Posted on 8/27/13 at 5:00 pm to therick711
quote:They gave PSU options and still dropped the damn atomic bomb on them. The OSU shite, was a fricking mockery of epic proportions. And dumbass Gordon Gee, "I hope Jim Tressel doesn't decide to fire me." That shite came back to bite him. Chancellor Sharp better hope his evidence completely exonerates JFF or he will look like another Gordon Gee when it's all said and done.
You said they don't ever give options when there is proof of guilt. Those are two situations where they gave options. They gave PSU options. Consent discipline or risk the hammer being thrown at them. They gave LSU options in the Akiem Hicks case. It just isn't true, man.
Sorry, Johnny Manziel is just leaky a vessel for me to put much trust and faith in - a top notch QB, a great athlete, I love to watch the kid play ball. But I wouldn't trust him as far as I could throw him.
Posted on 8/27/13 at 5:00 pm to therick711
quote:
The NCAA cleared Bush, then later went back and retroactively reversed the initial conclusion. The Ohio State thing, I don't even . . .

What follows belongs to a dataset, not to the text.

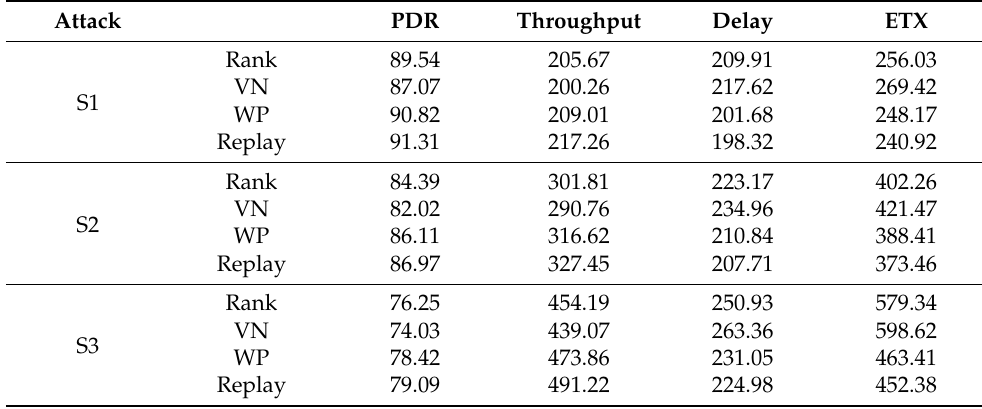
Table 4. QoS Performance Results: Single-Attack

That is true, and it is one of the reasons the NCAA is a POS and is on its way out. It's too inconsistent and too open for unfair, abusive treatment of certain programs that don't have Charles Allen Wright on the investigations and appeals board of the NCAA. The NCAA is allowed to punish a program after the fact, despite that program's adhering to its prior recommendations. That's why, as I am sure you know, we don't allow ex post facto and double jeopardy, etc. in the U.S. The opportunity for abuse is way too great. Yet, the NCAA does it all the time and it's deemed "fair" by the guys who run the NCAA and work for the arse pirates in Austin.